Where do you see the company going in the next few years?

We are building great business in the coding space. The quality of our product and our results speak for themselves. We get our clients just from word of mouth, and our clients are highly referenceable. It sometimes amazes me that we are coding several million charts per year. We have three coders right now on the team who are serving as subject matter experts, but are not doing the coding itself. We are building a great coding company, bringing in work, adding to the client base, and expanding our footprint. We are going to be the top coding company in that area.

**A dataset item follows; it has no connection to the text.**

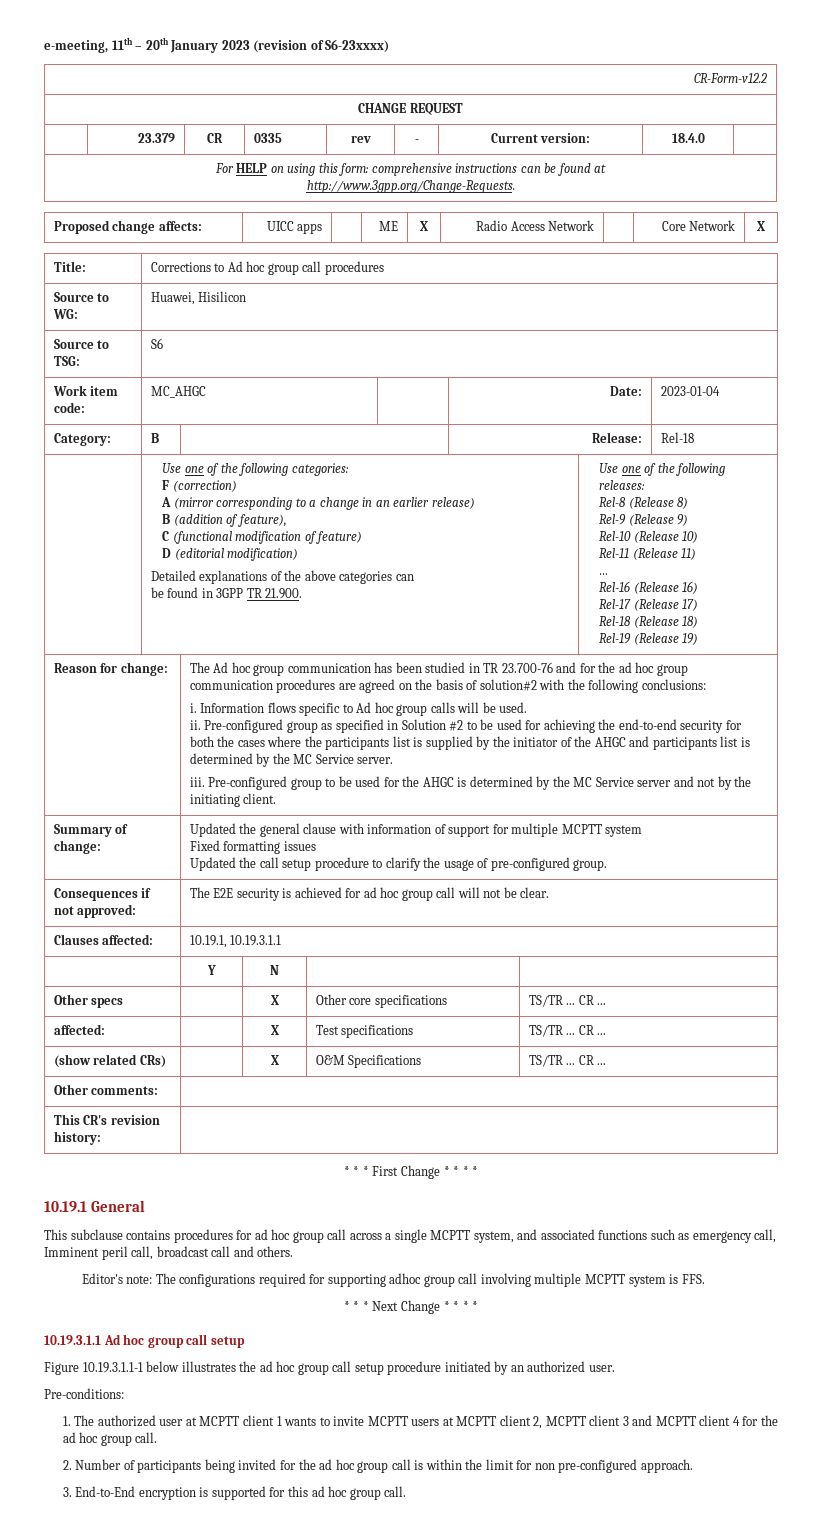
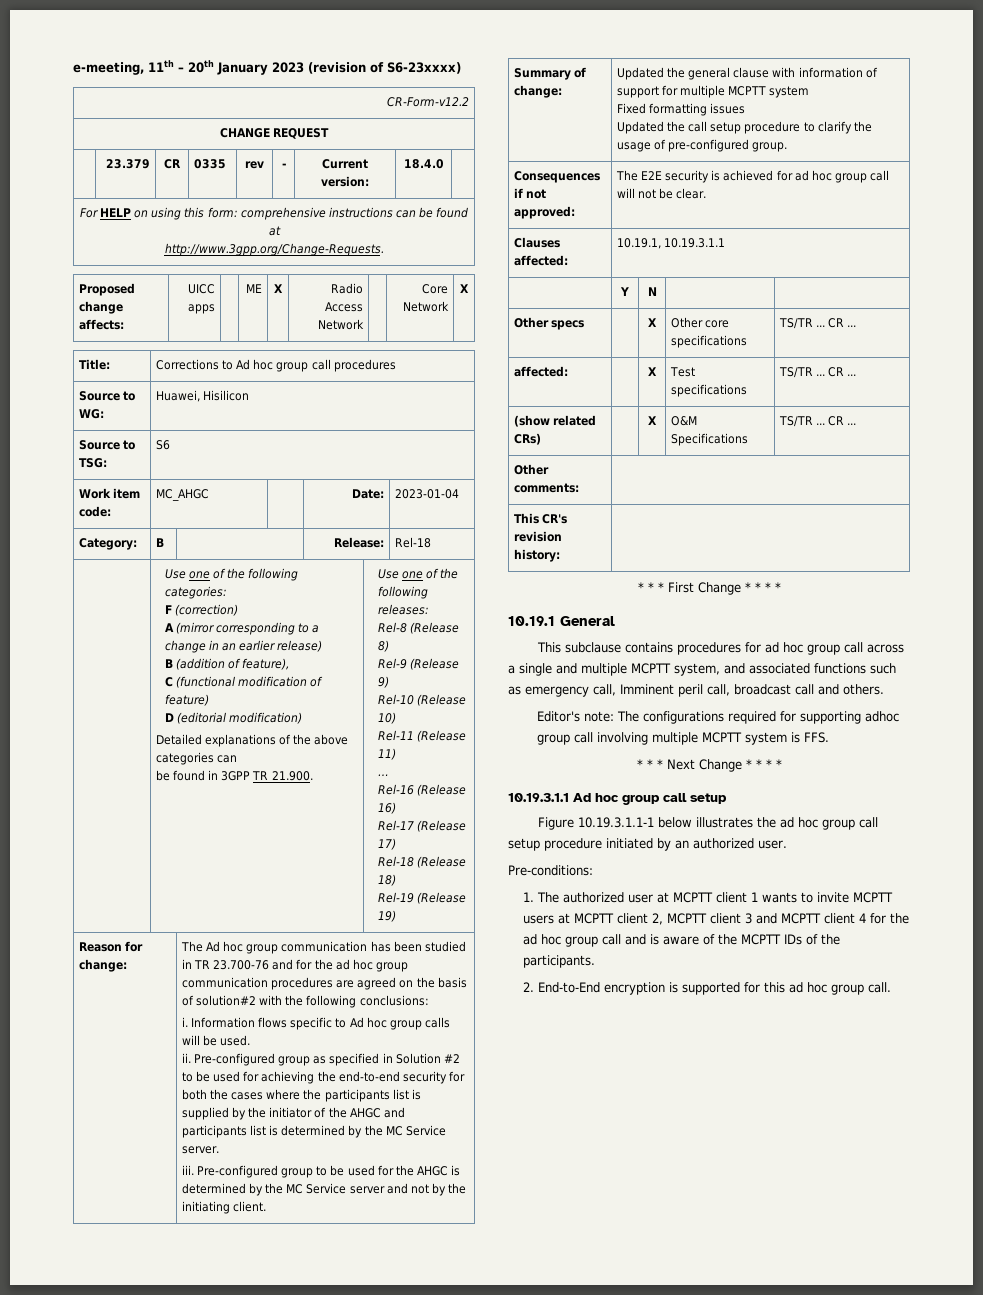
(427, 1236) none -> [556,663,627,676] and multiple
[135,1432,158,1443] [62,1459,693,1473] [62,1487,72,1497] call. // 2. Number of participants being invited for the ad hoc group call is within the limit for non pre-configured approach. // 3. -> [601,934,840,945] [522,955,595,968] [522,982,534,992] call and is aware of the MCPTT IDs of the participants. // 2.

While we are doing this, we are also maturing our core technology. Our CLU engine gets better all the time. The more clients that we’re seeing, the more edge cases that we’re seeing, the better it gets and the smarter it gets. This allows us to take this unique core technology that we built and apply it in other areas that we’re still exploring. Coding is interesting because it sits between the clinical side and the revenue cycle side. We have the opportunity to influence the clinical side, to assist physicians both in the documentation side of the house and the revenue cycle process downstream from us.